BEGIN SELECTED EXTRACT

1. create shared theme, shell, and app-bar primitives
2. update root app layout and route structure
3. add shared state helpers for theme, recents, pins, and deep links
4. migrate diagnostics and API routes into the `Tools` shape with compatibility handling
5. split `Tables.razor` into focused components and land the new reference mode
6. add the dedicated `Curation` page reusing shared selectors and editor flows
7. align `Home.razor` into `Play`
8. remove obsolete shell and `/tables` implementation fragments
9. complete accessibility, responsive, and performance hardening
## Milestone-Based Acceptance Summary
### Milestone A
Foundation is accepted when the new shell, theme system, and route structure are in place without breaking basic navigation.
### Milestone B
`Tables` is accepted when a gamemaster can locate a table, jump to a result, and read it without modal friction or cell-level chrome clutter.
### Milestone C
`Curation` is accepted when a curator can save and advance through a stable queue flow without using `Tables` as the primary repair surface.
### Milestone D
`Tools` is accepted when diagnostics and API documentation are grouped under tooling routes and do not pollute player-facing flows.
### Milestone E
The overhaul is fully accepted when `Play`, `Tables`, `Curation`, and `Tools` all share the same shell, theme, navigation grammar, and deep-link model.
## Non-Goals For This Plan
- changing the backend data model
- redesigning API contracts
- adding speculative admin surfaces not described in the UX bible
- introducing a new frontend framework
- forcing virtualization before actual profiling justifies it
## Recommended First Implementation Slice
Start with a narrow but high-leverage slice:
1. semantic tokens and theme persistence
2. top app bar and mobile bottom nav
3. route restructuring for `Tools`
4. shared state helpers for recents, pins, and deep links
5. extraction of `/tables` shell pieces without yet rewriting every detail of the canvas
This sequence reduces risk because it establishes the shared infrastructure before the most complex page rewrite.

END SELECTED EXTRACT
BEGIN PROVIDED INFORMATION

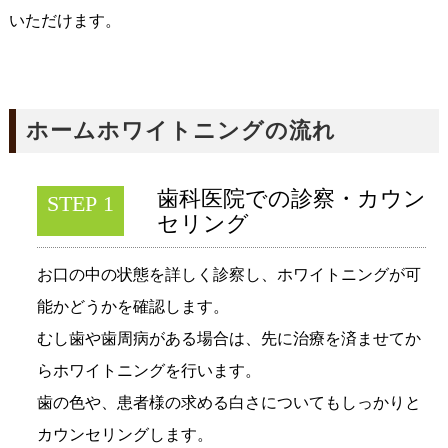
いただけます。
ホームホワイトニングの流れ
歯科医院での診察・カウン
STEP 1
セリング
お口の中の状態を詳しく診察し、ホワイトニングが可
能かどうかを確認します。
むし歯や歯周病がある場合は、先に治療を済ませてか
らホワイトニングを行います。
歯の色や、患者様の求める白さについてもしっかりと
カウンセリングします。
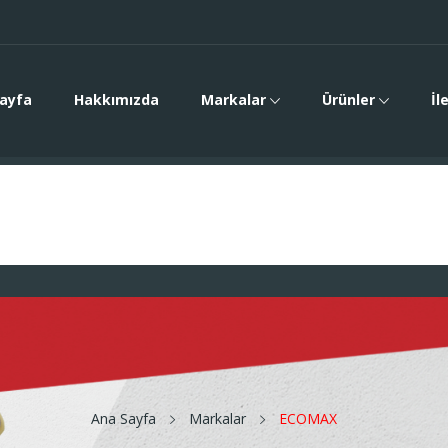
ayfa
Hakkımızda
Markalar
Ürünler
İl
Ana Sayfa
Markalar
ECOMAX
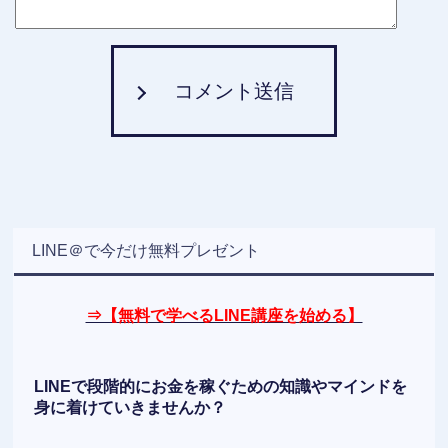
コメント送信
LINE＠で今だけ無料プレゼント
⇒【無料で学べるLINE講座を始める】
LINEで段階的にお金を稼ぐための知識やマインドを
身に着けていきませんか？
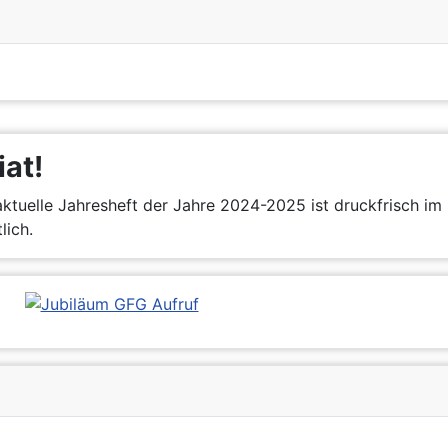
iat!
ktuelle Jahresheft der Jahre 2024-2025 ist druckfrisch im 
lich.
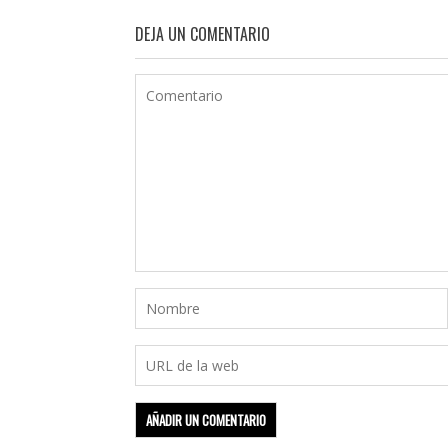
DEJA UN COMENTARIO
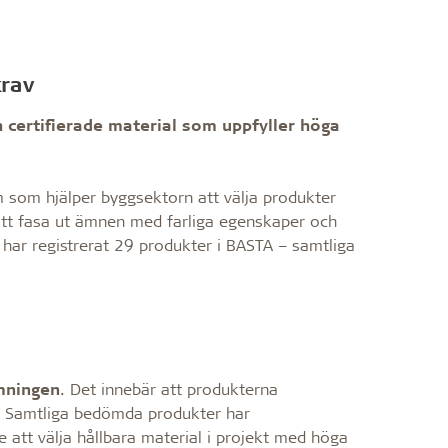
krav
 certifierade material som uppfyller höga
 som hjälper byggsektorn att välja produkter
att fasa ut ämnen med farliga egenskaper och
kt har registrerat 29 produkter i BASTA – samtliga
mningen
. Det innebär att produkterna
l. Samtliga bedömda produkter har
re att välja hållbara material i projekt med höga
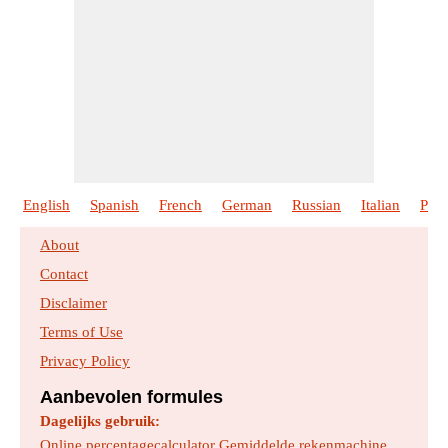
English
Spanish
French
German
Russian
Italian
Port
About
Contact
Disclaimer
Terms of Use
Privacy Policy
Aanbevolen formules
Dagelijks gebruik:
Online percentagecalculator
Gemiddelde rekenmachine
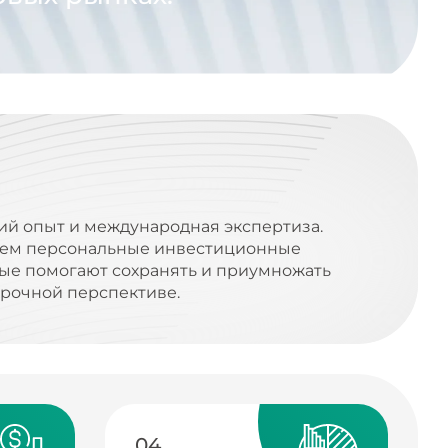
ий опыт и международная экспертиза.
ем персональные инвестиционные
рые помогают сохранять и приумножать
срочной перспективе.
04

END PROVIDED INFORMATION

■ WORK INSTRUCTIONS
- A) Answer these questions using the overhaul plan:
(i) Under Milestone B, what must a gamemaster be able to do for `Tables` to be accepted?
(ii) Which non-goal concerns the frontend?
(iii) According to the plan, why does the recommended first implementation slice reduce risk?
- B) Reproduce everything in the overhaul plan from "### Milestone B" down to "and deep-link model.".

■ RESPONSES TO THE EXERCISE
- A)
(i) A gamemaster must be able to locate a table, jump to a result, and read it without modal friction or cell-level chrome clutter.
(ii) Introducing a new frontend framework.
(iii) It establishes the shared infrastructure before the most complex page rewrite.

- B)
### Milestone B
`Tables` is accepted when a gamemaster can locate a table, jump to a result, and read it without modal friction or cell-level chrome clutter.
### Milestone C
`Curation` is accepted when a curator can save and advance through a stable queue flow without using `Tables` as the primary repair surface.
### Milestone D
`Tools` is accepted when diagnostics and API documentation are grouped under tooling routes and do not pollute player-facing flows.
### Milestone E
The overhaul is fully accepted when `Play`, `Tables`, `Curation`, and `Tools` all share the same shell, theme, navigation grammar, and deep-link model.